Selection of allosteric beta-lactamase mutants featuring an activity regulation by transition metal ions

Abstract

Libraries of phage-displayed beta-lactamase mutants in which up to three loops have been engineered by genetic introduction of random peptide sequences or by randomization of the wild-type sequence have been submitted to selection protocols designed to find mutants in which binding of transition metal ions to the engineered secondary binding site leads to significant effects on the enzymatic activity. A double-selection protocol was applied: The phage-displayed libraries were first selected for transition metal ions affinity by panning on IMAC support, then a second selection step was applied to isolate mutants that have retained significant catalytic activity.
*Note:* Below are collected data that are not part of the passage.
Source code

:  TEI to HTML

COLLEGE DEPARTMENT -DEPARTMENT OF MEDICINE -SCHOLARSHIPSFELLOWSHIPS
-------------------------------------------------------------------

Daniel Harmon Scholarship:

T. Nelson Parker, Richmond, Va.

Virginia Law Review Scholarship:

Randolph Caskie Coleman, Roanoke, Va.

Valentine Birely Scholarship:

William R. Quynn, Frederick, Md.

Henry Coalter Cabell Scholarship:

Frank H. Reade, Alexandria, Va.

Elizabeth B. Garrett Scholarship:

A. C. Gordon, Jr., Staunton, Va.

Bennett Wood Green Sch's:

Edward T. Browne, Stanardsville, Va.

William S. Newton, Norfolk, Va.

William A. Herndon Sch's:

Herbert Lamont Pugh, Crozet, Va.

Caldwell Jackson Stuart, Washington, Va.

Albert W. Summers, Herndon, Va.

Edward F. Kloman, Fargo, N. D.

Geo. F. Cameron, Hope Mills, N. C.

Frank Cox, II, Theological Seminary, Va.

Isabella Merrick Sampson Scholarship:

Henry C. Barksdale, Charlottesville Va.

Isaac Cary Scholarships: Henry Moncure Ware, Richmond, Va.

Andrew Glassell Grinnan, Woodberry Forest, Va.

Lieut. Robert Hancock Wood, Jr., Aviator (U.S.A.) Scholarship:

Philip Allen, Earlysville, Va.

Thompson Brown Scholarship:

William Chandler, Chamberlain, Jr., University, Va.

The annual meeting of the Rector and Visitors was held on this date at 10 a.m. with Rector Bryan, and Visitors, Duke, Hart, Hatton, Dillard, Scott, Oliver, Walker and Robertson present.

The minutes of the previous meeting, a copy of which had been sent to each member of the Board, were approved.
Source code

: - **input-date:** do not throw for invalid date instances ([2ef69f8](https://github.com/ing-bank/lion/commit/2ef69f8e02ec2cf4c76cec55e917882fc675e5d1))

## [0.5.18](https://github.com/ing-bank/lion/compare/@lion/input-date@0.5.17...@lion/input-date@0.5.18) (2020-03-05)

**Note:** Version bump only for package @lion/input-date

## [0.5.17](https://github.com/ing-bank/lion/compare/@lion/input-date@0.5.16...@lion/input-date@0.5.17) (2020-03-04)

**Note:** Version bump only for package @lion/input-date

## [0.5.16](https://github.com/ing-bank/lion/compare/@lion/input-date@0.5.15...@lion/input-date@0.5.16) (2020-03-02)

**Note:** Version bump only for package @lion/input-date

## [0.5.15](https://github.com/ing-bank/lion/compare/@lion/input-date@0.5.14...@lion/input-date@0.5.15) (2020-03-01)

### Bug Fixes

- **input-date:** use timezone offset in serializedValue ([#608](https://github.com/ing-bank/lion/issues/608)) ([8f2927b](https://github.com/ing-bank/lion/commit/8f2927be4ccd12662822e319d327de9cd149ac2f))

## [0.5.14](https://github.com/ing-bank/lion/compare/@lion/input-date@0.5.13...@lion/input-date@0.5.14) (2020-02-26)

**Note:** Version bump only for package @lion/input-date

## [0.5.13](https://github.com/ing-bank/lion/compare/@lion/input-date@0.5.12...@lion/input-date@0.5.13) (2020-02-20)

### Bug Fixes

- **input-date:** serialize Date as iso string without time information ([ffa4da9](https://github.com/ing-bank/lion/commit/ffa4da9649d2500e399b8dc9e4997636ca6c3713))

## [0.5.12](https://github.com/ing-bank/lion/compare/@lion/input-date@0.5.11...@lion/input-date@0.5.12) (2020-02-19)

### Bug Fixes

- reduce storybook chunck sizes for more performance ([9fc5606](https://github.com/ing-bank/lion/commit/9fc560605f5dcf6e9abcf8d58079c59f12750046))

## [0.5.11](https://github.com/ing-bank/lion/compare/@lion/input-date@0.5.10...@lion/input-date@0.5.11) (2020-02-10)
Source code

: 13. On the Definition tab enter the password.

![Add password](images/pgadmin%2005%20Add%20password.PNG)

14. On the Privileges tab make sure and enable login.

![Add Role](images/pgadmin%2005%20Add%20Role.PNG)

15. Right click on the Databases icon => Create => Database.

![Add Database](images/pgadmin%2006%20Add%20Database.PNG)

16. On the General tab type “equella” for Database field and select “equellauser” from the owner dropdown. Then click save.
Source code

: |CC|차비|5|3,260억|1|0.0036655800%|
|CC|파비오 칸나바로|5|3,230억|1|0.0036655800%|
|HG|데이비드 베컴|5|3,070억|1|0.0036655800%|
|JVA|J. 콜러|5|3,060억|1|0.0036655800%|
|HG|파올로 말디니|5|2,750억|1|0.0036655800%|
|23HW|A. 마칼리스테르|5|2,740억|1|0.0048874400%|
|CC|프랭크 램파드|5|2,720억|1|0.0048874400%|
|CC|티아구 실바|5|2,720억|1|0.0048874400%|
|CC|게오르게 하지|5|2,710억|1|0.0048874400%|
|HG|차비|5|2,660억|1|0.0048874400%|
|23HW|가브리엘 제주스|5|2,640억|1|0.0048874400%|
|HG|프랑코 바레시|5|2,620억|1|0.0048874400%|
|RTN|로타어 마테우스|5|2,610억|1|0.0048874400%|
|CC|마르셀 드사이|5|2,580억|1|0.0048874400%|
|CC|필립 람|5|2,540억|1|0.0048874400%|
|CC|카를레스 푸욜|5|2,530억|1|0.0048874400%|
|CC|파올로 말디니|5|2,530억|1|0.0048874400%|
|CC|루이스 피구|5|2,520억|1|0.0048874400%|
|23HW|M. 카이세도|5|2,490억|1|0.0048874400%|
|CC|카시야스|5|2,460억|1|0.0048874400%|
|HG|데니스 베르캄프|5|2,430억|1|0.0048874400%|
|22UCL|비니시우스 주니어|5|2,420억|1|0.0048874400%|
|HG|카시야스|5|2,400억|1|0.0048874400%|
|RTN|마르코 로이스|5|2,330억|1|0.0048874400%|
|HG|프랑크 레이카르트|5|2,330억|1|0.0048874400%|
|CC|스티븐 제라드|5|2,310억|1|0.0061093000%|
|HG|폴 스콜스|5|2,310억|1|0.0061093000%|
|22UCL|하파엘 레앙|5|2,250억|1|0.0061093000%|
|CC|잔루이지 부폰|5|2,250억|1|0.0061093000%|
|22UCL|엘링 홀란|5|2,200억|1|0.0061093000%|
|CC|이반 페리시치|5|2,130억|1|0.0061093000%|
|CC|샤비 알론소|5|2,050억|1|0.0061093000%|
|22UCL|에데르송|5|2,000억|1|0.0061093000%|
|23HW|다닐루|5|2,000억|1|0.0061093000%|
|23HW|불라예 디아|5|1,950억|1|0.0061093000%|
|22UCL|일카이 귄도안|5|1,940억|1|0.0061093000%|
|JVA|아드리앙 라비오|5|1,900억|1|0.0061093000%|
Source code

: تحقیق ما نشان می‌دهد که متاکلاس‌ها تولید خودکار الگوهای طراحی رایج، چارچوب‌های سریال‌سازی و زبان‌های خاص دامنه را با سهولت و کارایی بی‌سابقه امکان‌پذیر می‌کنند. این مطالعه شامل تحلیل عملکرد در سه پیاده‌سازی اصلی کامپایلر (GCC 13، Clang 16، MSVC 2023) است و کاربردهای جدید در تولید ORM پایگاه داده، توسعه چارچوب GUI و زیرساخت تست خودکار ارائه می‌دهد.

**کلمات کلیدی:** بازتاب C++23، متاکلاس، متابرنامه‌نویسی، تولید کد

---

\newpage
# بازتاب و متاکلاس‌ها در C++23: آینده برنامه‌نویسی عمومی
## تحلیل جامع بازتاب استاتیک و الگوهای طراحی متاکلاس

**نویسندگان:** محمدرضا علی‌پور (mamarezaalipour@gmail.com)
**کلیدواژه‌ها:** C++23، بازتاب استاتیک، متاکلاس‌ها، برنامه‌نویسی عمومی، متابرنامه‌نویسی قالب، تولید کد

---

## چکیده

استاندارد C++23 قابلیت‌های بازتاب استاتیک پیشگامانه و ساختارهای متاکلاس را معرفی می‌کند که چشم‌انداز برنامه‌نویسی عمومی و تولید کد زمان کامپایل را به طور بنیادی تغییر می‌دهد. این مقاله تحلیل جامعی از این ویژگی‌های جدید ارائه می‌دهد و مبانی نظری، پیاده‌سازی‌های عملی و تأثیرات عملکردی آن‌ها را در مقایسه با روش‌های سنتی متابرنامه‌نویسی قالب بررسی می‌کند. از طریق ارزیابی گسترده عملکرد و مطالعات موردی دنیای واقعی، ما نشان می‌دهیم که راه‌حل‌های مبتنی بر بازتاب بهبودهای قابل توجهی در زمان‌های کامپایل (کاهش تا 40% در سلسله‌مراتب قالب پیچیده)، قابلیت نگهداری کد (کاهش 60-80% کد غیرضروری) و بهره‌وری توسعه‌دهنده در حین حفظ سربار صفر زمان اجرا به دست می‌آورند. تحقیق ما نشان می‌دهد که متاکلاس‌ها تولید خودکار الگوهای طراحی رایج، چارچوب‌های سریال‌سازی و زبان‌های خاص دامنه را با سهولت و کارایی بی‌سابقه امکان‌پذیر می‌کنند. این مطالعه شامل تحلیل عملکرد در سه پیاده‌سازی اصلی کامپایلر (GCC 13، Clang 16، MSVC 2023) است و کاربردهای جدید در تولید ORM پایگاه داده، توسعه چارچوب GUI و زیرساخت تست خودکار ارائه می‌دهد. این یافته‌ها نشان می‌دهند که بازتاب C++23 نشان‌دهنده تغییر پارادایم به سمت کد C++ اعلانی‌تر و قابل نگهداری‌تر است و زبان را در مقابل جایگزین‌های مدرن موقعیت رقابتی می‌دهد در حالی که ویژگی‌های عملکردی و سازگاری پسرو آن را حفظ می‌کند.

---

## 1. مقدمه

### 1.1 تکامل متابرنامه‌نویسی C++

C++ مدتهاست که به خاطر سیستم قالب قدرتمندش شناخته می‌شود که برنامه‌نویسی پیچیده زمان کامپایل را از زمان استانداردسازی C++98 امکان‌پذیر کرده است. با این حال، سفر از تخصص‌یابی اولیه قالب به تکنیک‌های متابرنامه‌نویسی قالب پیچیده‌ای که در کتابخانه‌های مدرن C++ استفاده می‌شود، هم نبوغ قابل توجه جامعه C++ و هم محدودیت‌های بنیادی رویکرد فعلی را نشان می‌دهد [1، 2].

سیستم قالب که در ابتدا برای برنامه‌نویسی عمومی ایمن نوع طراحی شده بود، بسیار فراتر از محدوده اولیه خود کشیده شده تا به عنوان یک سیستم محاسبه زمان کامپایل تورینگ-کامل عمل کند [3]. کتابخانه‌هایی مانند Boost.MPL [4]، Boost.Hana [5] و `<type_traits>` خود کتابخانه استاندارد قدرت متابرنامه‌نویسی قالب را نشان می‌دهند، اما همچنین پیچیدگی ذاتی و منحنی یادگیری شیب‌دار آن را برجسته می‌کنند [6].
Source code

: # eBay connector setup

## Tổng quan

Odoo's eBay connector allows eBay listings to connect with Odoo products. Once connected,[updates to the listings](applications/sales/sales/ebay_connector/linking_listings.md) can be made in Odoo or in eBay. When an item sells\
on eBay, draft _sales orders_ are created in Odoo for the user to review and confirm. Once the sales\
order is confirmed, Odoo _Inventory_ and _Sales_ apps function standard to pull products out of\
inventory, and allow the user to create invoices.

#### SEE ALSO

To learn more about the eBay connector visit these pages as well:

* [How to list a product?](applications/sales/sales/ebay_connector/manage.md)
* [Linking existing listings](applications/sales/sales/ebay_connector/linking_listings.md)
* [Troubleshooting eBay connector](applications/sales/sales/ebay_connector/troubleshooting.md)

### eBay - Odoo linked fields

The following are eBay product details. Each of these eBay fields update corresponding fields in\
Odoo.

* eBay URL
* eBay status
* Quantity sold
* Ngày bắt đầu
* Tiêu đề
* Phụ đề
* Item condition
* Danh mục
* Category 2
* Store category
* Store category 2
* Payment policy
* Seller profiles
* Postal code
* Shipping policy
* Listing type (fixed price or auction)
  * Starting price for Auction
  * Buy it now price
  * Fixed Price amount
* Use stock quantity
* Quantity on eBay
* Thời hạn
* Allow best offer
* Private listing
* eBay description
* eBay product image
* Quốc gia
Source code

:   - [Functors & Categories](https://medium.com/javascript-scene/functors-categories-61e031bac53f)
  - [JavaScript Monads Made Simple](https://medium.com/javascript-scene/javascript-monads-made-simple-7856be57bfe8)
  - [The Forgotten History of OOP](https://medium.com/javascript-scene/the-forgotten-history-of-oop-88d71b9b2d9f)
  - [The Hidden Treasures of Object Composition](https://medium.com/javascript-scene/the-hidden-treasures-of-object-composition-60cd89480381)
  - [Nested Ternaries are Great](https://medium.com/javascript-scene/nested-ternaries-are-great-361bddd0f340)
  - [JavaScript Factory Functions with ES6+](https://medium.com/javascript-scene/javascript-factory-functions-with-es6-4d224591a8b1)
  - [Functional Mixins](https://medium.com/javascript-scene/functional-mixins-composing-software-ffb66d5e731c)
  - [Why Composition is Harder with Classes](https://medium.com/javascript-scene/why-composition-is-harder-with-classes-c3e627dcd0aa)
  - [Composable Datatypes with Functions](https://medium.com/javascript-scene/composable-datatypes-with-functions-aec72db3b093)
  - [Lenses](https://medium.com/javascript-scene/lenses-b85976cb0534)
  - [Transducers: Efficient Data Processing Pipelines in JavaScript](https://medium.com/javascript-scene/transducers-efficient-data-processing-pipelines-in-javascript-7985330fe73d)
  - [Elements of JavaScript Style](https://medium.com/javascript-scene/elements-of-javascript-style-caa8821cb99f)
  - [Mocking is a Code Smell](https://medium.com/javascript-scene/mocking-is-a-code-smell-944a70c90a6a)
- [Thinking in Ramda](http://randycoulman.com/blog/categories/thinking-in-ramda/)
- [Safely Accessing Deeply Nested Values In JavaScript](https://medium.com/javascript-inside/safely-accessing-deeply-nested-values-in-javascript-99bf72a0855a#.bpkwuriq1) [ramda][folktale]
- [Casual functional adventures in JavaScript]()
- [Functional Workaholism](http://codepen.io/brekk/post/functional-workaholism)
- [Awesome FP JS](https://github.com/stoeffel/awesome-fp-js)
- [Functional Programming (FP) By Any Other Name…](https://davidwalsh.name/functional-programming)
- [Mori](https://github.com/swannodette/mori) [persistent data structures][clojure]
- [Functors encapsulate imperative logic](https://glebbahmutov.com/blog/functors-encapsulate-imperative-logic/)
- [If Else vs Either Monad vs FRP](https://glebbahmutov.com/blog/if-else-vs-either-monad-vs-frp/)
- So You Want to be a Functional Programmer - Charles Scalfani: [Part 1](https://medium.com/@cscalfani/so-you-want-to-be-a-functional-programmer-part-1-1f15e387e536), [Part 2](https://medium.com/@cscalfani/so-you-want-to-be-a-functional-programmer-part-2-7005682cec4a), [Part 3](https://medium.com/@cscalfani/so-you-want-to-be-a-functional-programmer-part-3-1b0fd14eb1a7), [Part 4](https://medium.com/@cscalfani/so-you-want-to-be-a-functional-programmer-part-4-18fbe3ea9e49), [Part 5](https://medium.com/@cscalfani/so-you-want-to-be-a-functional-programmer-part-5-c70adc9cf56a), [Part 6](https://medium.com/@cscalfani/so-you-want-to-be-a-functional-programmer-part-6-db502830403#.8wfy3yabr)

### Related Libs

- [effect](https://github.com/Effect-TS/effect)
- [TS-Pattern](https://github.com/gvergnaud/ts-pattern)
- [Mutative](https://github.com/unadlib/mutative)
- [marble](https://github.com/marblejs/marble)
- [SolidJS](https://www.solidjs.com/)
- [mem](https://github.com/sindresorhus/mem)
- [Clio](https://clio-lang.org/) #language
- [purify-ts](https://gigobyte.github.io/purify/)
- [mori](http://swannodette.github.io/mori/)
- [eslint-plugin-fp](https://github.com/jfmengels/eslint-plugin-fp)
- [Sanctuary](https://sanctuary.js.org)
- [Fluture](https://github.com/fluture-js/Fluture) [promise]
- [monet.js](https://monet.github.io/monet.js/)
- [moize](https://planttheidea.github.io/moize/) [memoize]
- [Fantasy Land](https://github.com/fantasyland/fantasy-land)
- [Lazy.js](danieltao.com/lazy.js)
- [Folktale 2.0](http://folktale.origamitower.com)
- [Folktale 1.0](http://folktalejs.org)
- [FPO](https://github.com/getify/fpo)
The analysis of the kinetic properties of mutants in the presence of nickel, copper, or zinc ions allowed isolation of a few mutants whose activity was either enhanced or inhibited by factors up to three and >10, respectively, in a metal-specific manner. A remarkable mutant exhibiting differential allosteric regulation depending on the metal was found. Its activity was activated by nickel ion binding, inhibited by cupric ion binding, and nearly unaffected by zinc ions. These observations point to an interesting potential for up- or down-regulation of activity within a monomeric enzyme by binding to an "allosteric site" relatively remote from the active site.

Figure 1.

Ratios between the numbers of phages eluted versus the numbers of phages loaded on metal ion–NTA-coated magnetic beads. (A) Increase of the elution ratios with selection rounds on NTA–Ni²⁺ beads. (B) Elution ratios for libraries preselected on NTA–Cu, NTA–Ni, or NTA–Zn and reselected on the same or a different support.

Scheme 1.

Figure 2.

Effect of Ni²⁺ (♦) or Zn²⁺ (▴) ion concentrations on activities (k _cat) of mutants A5, A7, and A13 in which four histidine residues are distributed differently in the three engineered loops. The lines were calculated using Equation 2 and the parameters given in Table 2.

Scheme 2.

Figure 3.

Model of mutant A5. The engineered loops are shown in red with the histidine residue side chains displayed as balls and sticks. The segment of loop L3 containing the original residues is shown in magenta. The nucleophilic serine of the active site is displayed in space filling. Two orthogonal views are shown.